What's more, this years Western Conference is weaker than last years. The Spurs are a year older (so old, it seems, that Pop gave Duncan, Manu, and Parker an entire night off!), injuries about for the Jazz and Hornets, the Suns players miss D'Antoni and don't seem to much like playing for their new coach, and while Denver and Portland have a lot of upside, I can't see them beating the Lakers or Spurs in a seven game series. But the East is a Beast this year, with the Celtics, Cavs, and Magic all playing an exceptionally strong first half of the season.
So what's the short term battle plan? The Lakers star players need to step it up a notch, and they have already done so. On Superbowl Sunday Kobe netted 61 in New York against the Knicks, setting a record for most points scored in MSG. And Gasol has had a couple of monster games where he's scored over 30 and racked up more than 10 boards. Tomorrow's game on the road against the Celtics, after playing a game today against the Raptors, will be a good litmus test. Will the Lakers be able to raise their game to the level of the Celtics, who are riding a 12 game win streak? Can Kobe and crew up their game and beat Boston in both of their games this season? I doubt it, given the back-to-back and being in the midst of a long road trip, but a W will sure give the Lakers much needed mental fortitude and a sense that this Celtics team can be beaten sans Bynum. (There's another big game on Sunday in Cleveland against the Cavs that should serve as another litmus test.) Another short term option would be to get another big man on the roster. Perhaps some team will take Lamar Odom and a draft pick for a reliable big man. Don't forget, last year around this time they landed Pau Gasol from the Grizzlies, so you never know what might happen.

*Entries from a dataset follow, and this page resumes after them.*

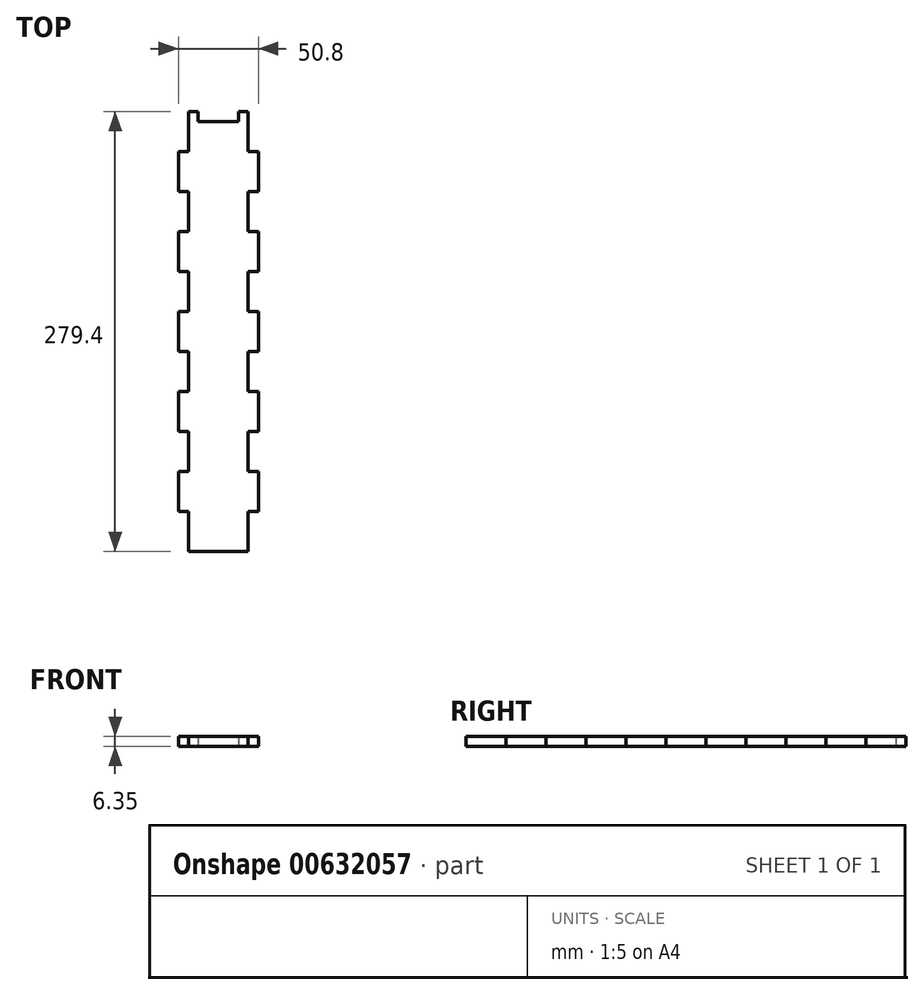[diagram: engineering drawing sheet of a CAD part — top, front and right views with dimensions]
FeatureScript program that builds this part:
annotation { "Feature Type Name" : "Feature", "Feature Type Description" : "" }
export const myFeature = defineFeature(function(context is Context, id is Id, definition is map)
    precondition{}
    {
        {
            var Q0;
            Q0=qCreatedBy(makeId("Top.planeOp"),FACE);
            var sketch = newSketch(context, id + "F0", { "sketchPlane" : qUnion([Q0])});
            skLineSegment(sketch, "E0.bottom", {"start": v(0, 279.4) * mm, "end": v(38.1, 279.4) * mm});
            skLineSegment(sketch, "E0.top", {"start": v(0, 0) * mm, "end": v(38.1, 0) * mm});
            skLineSegment(sketch, "E0.left", {"start": v(0, 279.4) * mm, "end": v(0, 0) * mm});
            skLineSegment(sketch, "E0.right", {"start": v(38.1, 279.4) * mm, "end": v(38.1, 0) * mm});
            skSolve(sketch);
        }
        {
            var Q0;
            Q0=qSketchRegion(id+"F0",true);
            extrude(context, id + "F1", {"entities" : qUnion([Q0]), "depth" : 6.35 * mm, "offsetDistance" : 25.4 * mm});
        }
        {
            var Q0;
            Q0=makeQuery(id+"F1.opExtrude","SWEPT_FACE",FACE,{"disambiguationData":[OSD([sQuery(id+"F0.wireOp",EDGE,"E0.right")])]});
            var sketch = newSketch(context, id + "F2", { "sketchPlane" : qUnion([Q0])});
            skLineSegment(sketch, "E1.bottom", {"start": v(0, 6.35) * mm, "end": v(25.4, 6.35) * mm});
            skLineSegment(sketch, "E1.top", {"start": v(0, 0) * mm, "end": v(25.4, 0) * mm});
            skLineSegment(sketch, "E1.left", {"start": v(0, 6.35) * mm, "end": v(0, 0) * mm});
            skLineSegment(sketch, "E1.right", {"start": v(25.4, 6.35) * mm, "end": v(25.4, 0) * mm});
            skLineSegment(sketch, "E2.bottom", {"start": v(25.4, 6.35) * mm, "end": v(50.8, 6.35) * mm});
            skLineSegment(sketch, "E2.top", {"start": v(25.4, 0) * mm, "end": v(50.8, 0) * mm});
            skLineSegment(sketch, "E2.right", {"start": v(50.8, 6.35) * mm, "end": v(50.8, 0) * mm});
            skLineSegment(sketch, "E3.bottom", {"start": v(50.8, 6.35) * mm, "end": v(76.2, 6.35) * mm});
            skLineSegment(sketch, "E3.top", {"start": v(50.8, 0) * mm, "end": v(76.2, 0) * mm});
            skLineSegment(sketch, "E3.right", {"start": v(76.2, 6.35) * mm, "end": v(76.2, 0) * mm});
            skLineSegment(sketch, "E4.bottom", {"start": v(76.2, 6.35) * mm, "end": v(101.6, 6.35) * mm});
            skLineSegment(sketch, "E4.top", {"start": v(76.2, 0) * mm, "end": v(101.6, 0) * mm});
            skLineSegment(sketch, "E4.right", {"start": v(101.6, 6.35) * mm, "end": v(101.6, 0) * mm});
            skLineSegment(sketch, "E5.bottom", {"start": v(101.6, 6.35) * mm, "end": v(127, 6.35) * mm});
            skLineSegment(sketch, "E5.top", {"start": v(101.6, 0) * mm, "end": v(127, 0) * mm});
            skLineSegment(sketch, "E5.right", {"start": v(127, 6.35) * mm, "end": v(127, 0) * mm});
            skLineSegment(sketch, "E6.bottom", {"start": v(127, 6.35) * mm, "end": v(152.4, 6.35) * mm});
            skLineSegment(sketch, "E6.top", {"start": v(127, 0) * mm, "end": v(152.4, 0) * mm});
            skLineSegment(sketch, "E6.right", {"start": v(152.4, 6.35) * mm, "end": v(152.4, 0) * mm});
            skLineSegment(sketch, "E7.bottom", {"start": v(152.4, 6.35) * mm, "end": v(177.8, 6.35) * mm});
            skLineSegment(sketch, "E7.top", {"start": v(152.4, 0) * mm, "end": v(177.8, 0) * mm});
            skLineSegment(sketch, "E7.right", {"start": v(177.8, 6.35) * mm, "end": v(177.8, 0) * mm});
            skLineSegment(sketch, "E8.bottom", {"start": v(177.8, 6.35) * mm, "end": v(203.2, 6.35) * mm});
            skLineSegment(sketch, "E8.top", {"start": v(177.8, 0) * mm, "end": v(203.2, 0) * mm});
            skLineSegment(sketch, "E8.right", {"start": v(203.2, 6.35) * mm, "end": v(203.2, 0) * mm});
            skLineSegment(sketch, "E9.bottom", {"start": v(203.2, 6.35) * mm, "end": v(228.6, 6.35) * mm});
            skLineSegment(sketch, "E9.top", {"start": v(203.2, 0) * mm, "end": v(228.6, 0) * mm});
            skLineSegment(sketch, "E9.right", {"start": v(228.6, 6.35) * mm, "end": v(228.6, 0) * mm});
            skLineSegment(sketch, "E10.bottom", {"start": v(228.6, 6.35) * mm, "end": v(254, 6.35) * mm});
            skLineSegment(sketch, "E10.top", {"start": v(228.6, 0) * mm, "end": v(254, 0) * mm});
            skLineSegment(sketch, "E10.right", {"start": v(254, 6.35) * mm, "end": v(254, 0) * mm});
            skLineSegment(sketch, "E11.bottom", {"start": v(254, 6.35) * mm, "end": v(279.4, 6.35) * mm});
            skLineSegment(sketch, "E11.top", {"start": v(254, 0) * mm, "end": v(279.4, 0) * mm});
            skLineSegment(sketch, "E11.right", {"start": v(279.4, 6.35) * mm, "end": v(279.4, 0) * mm});
            skSolve(sketch);
        }
        {
            var Q0;
            Q0=makeQuery(id+"F1.opExtrude","SWEPT_FACE",FACE,{"disambiguationData":[OSD([sQuery(id+"F0.wireOp",EDGE,"E0.left")])]});
            var sketch = newSketch(context, id + "F3", { "sketchPlane" : qUnion([Q0])});
            skLineSegment(sketch, "E12.bottom", {"start": v(-279.4, 6.35) * mm, "end": v(-254, 6.35) * mm});
            skLineSegment(sketch, "E12.top", {"start": v(-279.4, 0) * mm, "end": v(-254, 0) * mm});
            skLineSegment(sketch, "E12.left", {"start": v(-279.4, 6.35) * mm, "end": v(-279.4, 0) * mm});
            skLineSegment(sketch, "E12.right", {"start": v(-254, 6.35) * mm, "end": v(-254, 0) * mm});
            skLineSegment(sketch, "E13.bottom", {"start": v(-254, 6.35) * mm, "end": v(-228.6, 6.35) * mm});
            skLineSegment(sketch, "E13.top", {"start": v(-254, 0) * mm, "end": v(-228.6, 0) * mm});
            skLineSegment(sketch, "E13.right", {"start": v(-228.6, 6.35) * mm, "end": v(-228.6, 0) * mm});
            skLineSegment(sketch, "E14.bottom", {"start": v(-228.6, 6.35) * mm, "end": v(-203.2, 6.35) * mm});
            skLineSegment(sketch, "E14.top", {"start": v(-228.6, 0) * mm, "end": v(-203.2, 0) * mm});
            skLineSegment(sketch, "E14.right", {"start": v(-203.2, 6.35) * mm, "end": v(-203.2, 0) * mm});
            skLineSegment(sketch, "E15.bottom", {"start": v(-203.2, 6.35) * mm, "end": v(-177.8, 6.35) * mm});
            skLineSegment(sketch, "E15.top", {"start": v(-203.2, 0) * mm, "end": v(-177.8, 0) * mm});
            skLineSegment(sketch, "E15.right", {"start": v(-177.8, 6.35) * mm, "end": v(-177.8, 0) * mm});
            skLineSegment(sketch, "E16.bottom", {"start": v(-177.8, 6.35) * mm, "end": v(-152.4, 6.35) * mm});
            skLineSegment(sketch, "E16.top", {"start": v(-177.8, 0) * mm, "end": v(-152.4, 0) * mm});
            skLineSegment(sketch, "E16.right", {"start": v(-152.4, 6.35) * mm, "end": v(-152.4, 0) * mm});
            skLineSegment(sketch, "E17.bottom", {"start": v(-152.4, 6.35) * mm, "end": v(-127, 6.35) * mm});
            skLineSegment(sketch, "E17.top", {"start": v(-152.4, 0) * mm, "end": v(-127, 0) * mm});
            skLineSegment(sketch, "E17.right", {"start": v(-127, 6.35) * mm, "end": v(-127, 0) * mm});
            skLineSegment(sketch, "E18.bottom", {"start": v(-127, 6.35) * mm, "end": v(-101.6, 6.35) * mm});
            skLineSegment(sketch, "E18.top", {"start": v(-127, 0) * mm, "end": v(-101.6, 0) * mm});
            skLineSegment(sketch, "E18.right", {"start": v(-101.6, 6.35) * mm, "end": v(-101.6, 0) * mm});
            skLineSegment(sketch, "E19.bottom", {"start": v(-101.6, 6.35) * mm, "end": v(-76.2, 6.35) * mm});
            skLineSegment(sketch, "E19.top", {"start": v(-101.6, 0) * mm, "end": v(-76.2, 0) * mm});
            skLineSegment(sketch, "E19.right", {"start": v(-76.2, 6.35) * mm, "end": v(-76.2, 0) * mm});
            skLineSegment(sketch, "E20.bottom", {"start": v(-76.2, 6.35) * mm, "end": v(-50.8, 6.35) * mm});
            skLineSegment(sketch, "E20.top", {"start": v(-76.2, 0) * mm, "end": v(-50.8, 0) * mm});
            skLineSegment(sketch, "E20.right", {"start": v(-50.8, 6.35) * mm, "end": v(-50.8, 0) * mm});
            skLineSegment(sketch, "E21.bottom", {"start": v(-50.8, 6.35) * mm, "end": v(-25.4, 6.35) * mm});
            skLineSegment(sketch, "E21.top", {"start": v(-50.8, 0) * mm, "end": v(-25.4, 0) * mm});
            skLineSegment(sketch, "E21.right", {"start": v(-25.4, 6.35) * mm, "end": v(-25.4, 0) * mm});
            skLineSegment(sketch, "E22.bottom", {"start": v(-25.4, 6.35) * mm, "end": v(0, 6.35) * mm});
            skLineSegment(sketch, "E22.top", {"start": v(-25.4, 0) * mm, "end": v(0, 0) * mm});
            skLineSegment(sketch, "E22.right", {"start": v(0, 6.35) * mm, "end": v(0, 0) * mm});
            skSolve(sketch);
        }
        {
            var Q0;
            Q0=makeQuery(id+"F2.imprint","IMPRINT",FACE,{"disambiguationData":[TD([[makeQuery(id+"F2.imprint","IMPRINT",EDGE,{"derivedFrom":sQuery(id+"F2.wireOp",EDGE,"E10.bottom")}),1.0]])]});
            var Q1;
            Q1=makeQuery(id+"F2.imprint","IMPRINT",FACE,{"disambiguationData":[TD([[makeQuery(id+"F2.imprint","IMPRINT",EDGE,{"derivedFrom":sQuery(id+"F2.wireOp",EDGE,"E8.bottom")}),1.0]])]});
            var Q2;
            Q2=makeQuery(id+"F2.imprint","IMPRINT",FACE,{"disambiguationData":[TD([[makeQuery(id+"F2.imprint","IMPRINT",EDGE,{"derivedFrom":sQuery(id+"F2.wireOp",EDGE,"E6.bottom")}),1.0]])]});
            var Q3;
            Q3=makeQuery(id+"F2.imprint","IMPRINT",FACE,{"disambiguationData":[TD([[makeQuery(id+"F2.imprint","IMPRINT",EDGE,{"derivedFrom":sQuery(id+"F2.wireOp",EDGE,"E4.bottom")}),1.0]])]});
            var Q4;
            Q4=makeQuery(id+"F2.imprint","IMPRINT",FACE,{"disambiguationData":[TD([[makeQuery(id+"F2.imprint","IMPRINT",EDGE,{"derivedFrom":sQuery(id+"F2.wireOp",EDGE,"E2.bottom")}),1.0]])]});
            extrude(context, id + "F4", {"entities" : qUnion([Q0, Q1, Q2, Q3, Q4]), "operationType" : NewBodyOperationType.ADD, "depth" : 6.35 * mm, "offsetDistance" : 25.4 * mm});
        }
        {
            var Q0;
            Q0=makeQuery(id+"F3.imprint","IMPRINT",FACE,{"disambiguationData":[TD([[makeQuery(id+"F3.imprint","IMPRINT",EDGE,{"derivedFrom":sQuery(id+"F3.wireOp",EDGE,"E21.bottom")}),-1.0]])]});
            var Q1;
            Q1=makeQuery(id+"F3.imprint","IMPRINT",FACE,{"disambiguationData":[TD([[makeQuery(id+"F3.imprint","IMPRINT",EDGE,{"derivedFrom":sQuery(id+"F3.wireOp",EDGE,"E19.bottom")}),-1.0]])]});
            var Q2;
            Q2=makeQuery(id+"F3.imprint","IMPRINT",FACE,{"disambiguationData":[TD([[makeQuery(id+"F3.imprint","IMPRINT",EDGE,{"derivedFrom":sQuery(id+"F3.wireOp",EDGE,"E17.bottom")}),-1.0]])]});
            var Q3;
            Q3=makeQuery(id+"F3.imprint","IMPRINT",FACE,{"disambiguationData":[TD([[makeQuery(id+"F3.imprint","IMPRINT",EDGE,{"derivedFrom":sQuery(id+"F3.wireOp",EDGE,"E15.bottom")}),-1.0]])]});
            var Q4;
            Q4=makeQuery(id+"F3.imprint","IMPRINT",FACE,{"disambiguationData":[TD([[makeQuery(id+"F3.imprint","IMPRINT",EDGE,{"derivedFrom":sQuery(id+"F3.wireOp",EDGE,"E13.bottom")}),-1.0]])]});
            extrude(context, id + "F5", {"entities" : qUnion([Q0, Q1, Q2, Q3, Q4]), "operationType" : NewBodyOperationType.ADD, "depth" : 6.35 * mm, "offsetDistance" : 25.4 * mm});
        }
        {
            var Q0;
            Q0=makeQuery(id+"F1.opExtrude","SWEPT_FACE",FACE,{"disambiguationData":[OSD([sQuery(id+"F0.wireOp",EDGE,"E0.bottom")])]});
            var sketch = newSketch(context, id + "F6", { "sketchPlane" : qUnion([Q0])});
            skLineSegment(sketch, "E23.bottom", {"start": v(-38.1, 6.35) * mm, "end": v(-31.75, 6.35) * mm});
            skLineSegment(sketch, "E23.top", {"start": v(-38.1, 0) * mm, "end": v(-31.75, 0) * mm});
            skLineSegment(sketch, "E23.left", {"start": v(-38.1, 6.35) * mm, "end": v(-38.1, 0) * mm});
            skLineSegment(sketch, "E23.right", {"start": v(-31.75, 6.35) * mm, "end": v(-31.75, 0) * mm});
            skLineSegment(sketch, "E24.bottom", {"start": v(0, 6.35) * mm, "end": v(-6.35, 6.35) * mm});
            skLineSegment(sketch, "E24.top", {"start": v(0, 0) * mm, "end": v(-6.35, 0) * mm});
            skLineSegment(sketch, "E24.left", {"start": v(0, 6.35) * mm, "end": v(0, 0) * mm});
            skLineSegment(sketch, "E24.right", {"start": v(-6.35, 6.35) * mm, "end": v(-6.35, 0) * mm});
            skSolve(sketch);
        }
        {
            var Q0;
            {var subQ0=sQuery(id+"F6.wireOp",EDGE,"E23.right");Q0=makeQuery(id+"F6.imprint","IMPRINT",FACE,{"disambiguationData":[TD([[makeQuery(id+"F6.imprint","IMPRINT",EDGE,{"derivedFrom":subQ0}),1.0]])]});}
            extrude(context, id + "F7", {"entities" : qUnion([Q0]), "operationType" : NewBodyOperationType.REMOVE, "oppositeDirection" : true, "depth" : 6.35 * mm, "offsetDistance" : 25.4 * mm});
        }
    });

Long term, the Lakers are going to have to plan on being Bynum-less the rest of this season. While the doctors say he might come back before the postseason, I am not optimistic given the history. With a healthy and hungry Bynum I think the Lakers are the deepest team in the League and are certainly capable of winning it all. Without Bynum, the Lakers still have a lot of depth and skill and are still the best team in the West, but their ascention to the Finals is more in doubt without Bynum. I still am picking the Lakers to make it to the Finals this year, but I think they are going to lose to a hungry Cavs team spearheaded by the unstoppable LeBron James.